The abuse scenario that I think is most likely would be that the game and/or anticheat vendor uses the hardware ID for user profiling instead of just ban enforcement, and that the "logging" functionality is coopted to detect software or activities that aren't related to cheats at all, but are just competition of the vendor or can once against be used for profiling, etc.

None of that strictly requires a kernel driver. Most of that stuff could be easily done with a usermode daemon. But under normal circumstances, there is no way I'd install such a program. Only in the name of cheat prevention, suddenly it gets permissible to make users install that stuff if all they want to do is play some game.


The point it, you don't need a kernel driver to access most of your data. Just a user space process can go read all your files and memory of processes of the same user.


Yes. But I normally wouldn't install such a user space process either, if I can avoid it. Anticheat is trying to normalize that behavior.


Like a game?


> User mode software can spy on your clipboard, surreptitiously take screenshots, and take data out of your system

Not on any properly secured Linux machine. But yes, it's generally a bad idea to install software you don't trust, a category that anticheats slot nicely into, given their resistantance to auditing and analysis.


A properly secured Linux machine is a unicorn. The Linux desktop ecosystem is struggling a lot with putting software in namespaces. People still install software with their package managers outside Flatpak, there is no isolation of data, not to say many workflows depend on the whole user directory being available to access.


This is adjacent to how Linux users claim their default system is inherently more malware-resistant than Windows, when either way you're trusting anything you run in user space with almost everything important.


Some* Linux users


> Honest question: do you segment your activities on your computer on different users?

Yes.


This is a really old idea. It was implemented in CS:GO in ~2015 [0], although community anti-cheats like SMAC have implemented it for years before then [1]. Riot have an article about their implementation of the same idea in VALORANT's that a good read from a technical perspective [2].

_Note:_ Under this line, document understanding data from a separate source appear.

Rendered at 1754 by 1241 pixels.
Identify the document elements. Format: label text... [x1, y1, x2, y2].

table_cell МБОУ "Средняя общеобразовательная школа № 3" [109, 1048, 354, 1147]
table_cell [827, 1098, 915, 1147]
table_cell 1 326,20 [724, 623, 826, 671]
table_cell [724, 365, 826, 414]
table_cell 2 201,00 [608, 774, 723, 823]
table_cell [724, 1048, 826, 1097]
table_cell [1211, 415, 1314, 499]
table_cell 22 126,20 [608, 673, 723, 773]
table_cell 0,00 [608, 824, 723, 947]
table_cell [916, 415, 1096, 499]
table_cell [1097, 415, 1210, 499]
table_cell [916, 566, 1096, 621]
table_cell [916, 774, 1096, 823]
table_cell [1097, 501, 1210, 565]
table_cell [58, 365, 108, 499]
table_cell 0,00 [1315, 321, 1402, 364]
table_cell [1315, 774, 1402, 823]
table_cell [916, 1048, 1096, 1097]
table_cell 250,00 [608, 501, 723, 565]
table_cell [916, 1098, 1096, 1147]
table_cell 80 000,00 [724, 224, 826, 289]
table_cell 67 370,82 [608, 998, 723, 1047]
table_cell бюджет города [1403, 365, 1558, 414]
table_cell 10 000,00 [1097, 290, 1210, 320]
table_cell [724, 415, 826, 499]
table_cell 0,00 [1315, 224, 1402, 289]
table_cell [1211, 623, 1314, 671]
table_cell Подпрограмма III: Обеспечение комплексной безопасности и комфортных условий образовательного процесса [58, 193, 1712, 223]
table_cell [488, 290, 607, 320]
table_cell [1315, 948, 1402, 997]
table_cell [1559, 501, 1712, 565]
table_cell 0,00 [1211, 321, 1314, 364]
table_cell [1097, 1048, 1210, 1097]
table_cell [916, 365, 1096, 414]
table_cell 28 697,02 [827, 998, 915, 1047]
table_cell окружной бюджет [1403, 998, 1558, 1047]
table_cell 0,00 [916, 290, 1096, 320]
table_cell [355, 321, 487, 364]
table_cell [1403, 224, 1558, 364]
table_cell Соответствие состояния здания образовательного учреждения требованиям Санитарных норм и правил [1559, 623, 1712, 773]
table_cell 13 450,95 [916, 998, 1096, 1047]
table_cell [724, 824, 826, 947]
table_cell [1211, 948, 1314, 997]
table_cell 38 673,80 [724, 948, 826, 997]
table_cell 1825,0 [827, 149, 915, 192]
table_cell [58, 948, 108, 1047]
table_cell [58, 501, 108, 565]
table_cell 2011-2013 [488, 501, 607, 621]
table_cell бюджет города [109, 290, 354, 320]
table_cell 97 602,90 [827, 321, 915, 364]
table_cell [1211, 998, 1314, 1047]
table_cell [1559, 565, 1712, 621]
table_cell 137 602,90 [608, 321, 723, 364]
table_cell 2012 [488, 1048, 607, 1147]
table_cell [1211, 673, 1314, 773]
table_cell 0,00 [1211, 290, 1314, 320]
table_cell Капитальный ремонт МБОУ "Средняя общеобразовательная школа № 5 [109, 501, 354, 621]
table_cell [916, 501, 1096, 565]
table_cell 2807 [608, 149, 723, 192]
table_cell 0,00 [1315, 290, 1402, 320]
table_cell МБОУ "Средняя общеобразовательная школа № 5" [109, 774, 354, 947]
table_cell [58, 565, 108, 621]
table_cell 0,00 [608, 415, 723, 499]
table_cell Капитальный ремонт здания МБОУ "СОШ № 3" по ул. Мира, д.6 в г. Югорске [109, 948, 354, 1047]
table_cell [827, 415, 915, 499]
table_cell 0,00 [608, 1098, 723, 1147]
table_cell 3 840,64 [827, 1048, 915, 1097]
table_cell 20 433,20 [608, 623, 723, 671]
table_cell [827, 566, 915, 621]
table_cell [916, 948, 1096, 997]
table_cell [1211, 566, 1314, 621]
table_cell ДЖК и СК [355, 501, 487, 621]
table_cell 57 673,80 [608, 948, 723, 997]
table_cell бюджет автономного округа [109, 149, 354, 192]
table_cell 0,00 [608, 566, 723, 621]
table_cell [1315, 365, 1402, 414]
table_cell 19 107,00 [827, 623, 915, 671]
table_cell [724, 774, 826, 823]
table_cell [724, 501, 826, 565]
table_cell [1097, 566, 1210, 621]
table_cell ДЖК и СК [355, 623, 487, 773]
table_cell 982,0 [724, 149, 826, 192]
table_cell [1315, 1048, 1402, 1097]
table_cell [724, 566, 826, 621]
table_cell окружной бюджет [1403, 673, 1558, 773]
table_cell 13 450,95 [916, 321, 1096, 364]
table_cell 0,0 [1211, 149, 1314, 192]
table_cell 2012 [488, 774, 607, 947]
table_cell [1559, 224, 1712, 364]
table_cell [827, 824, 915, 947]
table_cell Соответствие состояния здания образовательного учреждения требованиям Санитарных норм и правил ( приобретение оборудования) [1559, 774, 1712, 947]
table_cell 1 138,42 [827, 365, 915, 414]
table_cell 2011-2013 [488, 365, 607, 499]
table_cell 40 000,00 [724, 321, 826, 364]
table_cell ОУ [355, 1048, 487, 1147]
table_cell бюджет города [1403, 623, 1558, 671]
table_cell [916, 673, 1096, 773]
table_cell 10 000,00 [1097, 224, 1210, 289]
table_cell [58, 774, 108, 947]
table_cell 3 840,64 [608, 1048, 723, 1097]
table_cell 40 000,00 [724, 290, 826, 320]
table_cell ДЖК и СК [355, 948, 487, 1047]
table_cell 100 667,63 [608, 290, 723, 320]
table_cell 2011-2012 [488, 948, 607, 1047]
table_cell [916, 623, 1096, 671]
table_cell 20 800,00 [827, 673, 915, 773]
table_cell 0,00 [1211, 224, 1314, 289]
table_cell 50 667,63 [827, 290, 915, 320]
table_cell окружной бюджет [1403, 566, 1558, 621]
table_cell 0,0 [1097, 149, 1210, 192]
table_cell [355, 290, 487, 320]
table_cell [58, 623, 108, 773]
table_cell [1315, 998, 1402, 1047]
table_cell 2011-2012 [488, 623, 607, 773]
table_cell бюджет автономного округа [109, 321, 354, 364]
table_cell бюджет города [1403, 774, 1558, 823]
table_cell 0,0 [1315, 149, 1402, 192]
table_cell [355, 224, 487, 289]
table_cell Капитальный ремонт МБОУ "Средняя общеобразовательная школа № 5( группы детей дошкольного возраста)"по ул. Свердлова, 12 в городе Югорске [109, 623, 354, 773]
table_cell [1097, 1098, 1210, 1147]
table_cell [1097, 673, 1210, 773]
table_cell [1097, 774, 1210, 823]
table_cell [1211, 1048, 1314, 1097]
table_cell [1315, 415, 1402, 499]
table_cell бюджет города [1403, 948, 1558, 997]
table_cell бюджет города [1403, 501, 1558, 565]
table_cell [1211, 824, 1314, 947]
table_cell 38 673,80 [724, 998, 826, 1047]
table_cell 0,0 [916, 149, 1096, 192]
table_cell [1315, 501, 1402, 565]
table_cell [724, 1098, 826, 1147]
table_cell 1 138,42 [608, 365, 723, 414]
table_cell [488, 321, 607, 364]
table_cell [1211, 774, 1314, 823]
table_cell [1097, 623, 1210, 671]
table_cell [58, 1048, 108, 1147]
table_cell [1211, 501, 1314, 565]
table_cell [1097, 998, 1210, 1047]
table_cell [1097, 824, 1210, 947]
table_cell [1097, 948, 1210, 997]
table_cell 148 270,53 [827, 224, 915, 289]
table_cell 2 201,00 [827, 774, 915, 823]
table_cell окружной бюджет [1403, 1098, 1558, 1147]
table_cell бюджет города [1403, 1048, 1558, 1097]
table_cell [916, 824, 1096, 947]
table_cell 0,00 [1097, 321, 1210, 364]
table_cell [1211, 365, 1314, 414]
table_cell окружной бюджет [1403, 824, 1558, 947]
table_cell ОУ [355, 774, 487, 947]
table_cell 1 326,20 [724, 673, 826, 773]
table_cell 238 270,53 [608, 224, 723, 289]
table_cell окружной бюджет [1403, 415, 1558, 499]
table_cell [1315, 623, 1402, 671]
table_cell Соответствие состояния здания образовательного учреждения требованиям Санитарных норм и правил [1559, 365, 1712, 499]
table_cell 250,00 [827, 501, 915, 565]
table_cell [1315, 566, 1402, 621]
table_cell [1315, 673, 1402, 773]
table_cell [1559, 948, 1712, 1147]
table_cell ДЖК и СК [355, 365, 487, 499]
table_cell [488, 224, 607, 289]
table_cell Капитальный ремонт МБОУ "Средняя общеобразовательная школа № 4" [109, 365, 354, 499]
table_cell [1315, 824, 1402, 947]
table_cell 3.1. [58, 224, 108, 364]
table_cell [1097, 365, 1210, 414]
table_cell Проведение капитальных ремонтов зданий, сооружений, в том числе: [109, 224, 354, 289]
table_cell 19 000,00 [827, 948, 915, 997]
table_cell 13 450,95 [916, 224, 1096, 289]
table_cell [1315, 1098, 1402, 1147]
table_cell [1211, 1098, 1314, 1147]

Sadly, CS2, from what I've gathered, broke this.

[0]: https://www.reddit.com/r/GlobalOffensive/comments/35zwwy/opt...

[1]: https://www.youtube.com/watch?v=qkhQgYB4lAA

[2]: https://technology.riotgames.com/news/demolishing-wallhacks-...


SMAC certainly predates Valve’s official implementation, wouldn’t be surprising if something else also did it.


> like EA's Battlefield series, that utilize a degree of statistical modeling to detect cheaters

Battlefield started out using PunkBuster, one of the earliest kernel-level anti-cheats. With Battlefield 4, they used FairFight, a statistical server-side solution, alongside PB.

With Battlefield 1, they dropped PB, and operated with just FairFight.

And now, EA have decided to create their own kernel-level AC, called EA AntiCheat, and are implementing it on BF5 and BF1, largely because FairFight was not enough.


Was FairFight not enough because statistical methods are insufficient, or because their specific approach was flawed?